#### Data block:
_ _ _ _ _ _ _

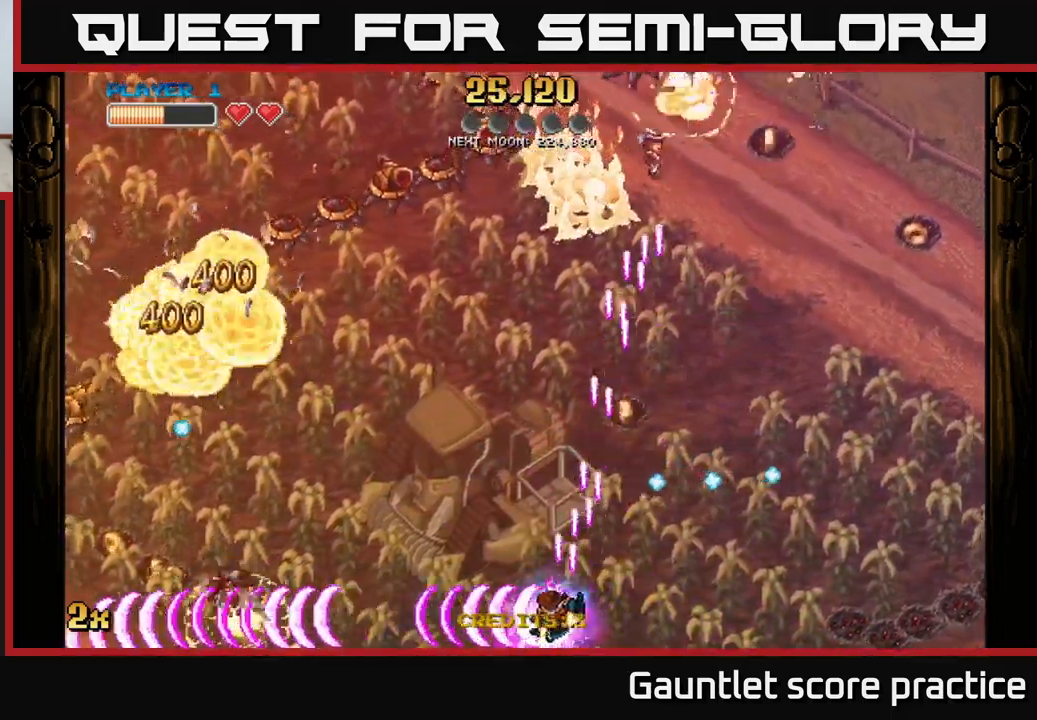
{"buttons": ["A"], "left_stick": "left", "events": [[167, "X", "down"], [167, "left_stick", "up-left"], [300, "X", "up"], [317, "left_stick", "left"]]}
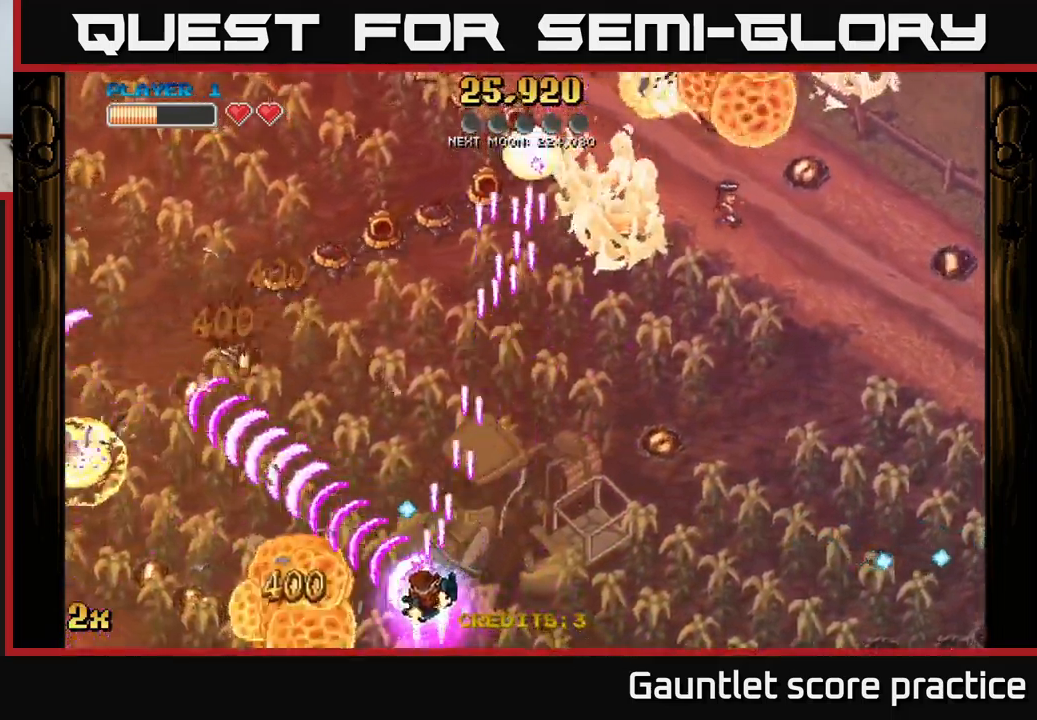
{"buttons": ["A"], "left_stick": "left", "events": [[134, "left_stick", "down-left"], [467, "left_stick", "left"]]}
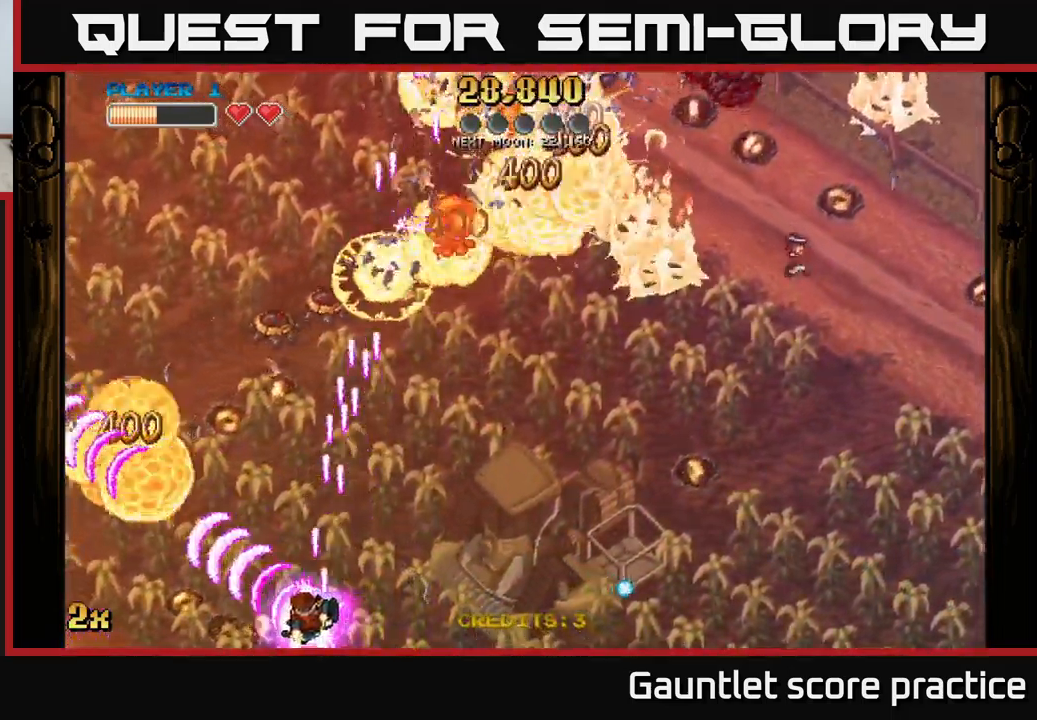
{"buttons": ["A"], "left_stick": "up-left", "events": [[450, "left_stick", "up-left"]]}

_ _ _ _ _ _ _

#### Directions for this task:
Show all lines above containing "down".

#### Problem solution:
{"buttons": ["A"], "left_stick": "left", "events": [[167, "X", "down"], [167, "left_stick", "up-left"], [300, "X", "up"], [317, "left_stick", "left"]]}
{"buttons": ["A"], "left_stick": "left", "events": [[134, "left_stick", "down-left"], [467, "left_stick", "left"]]}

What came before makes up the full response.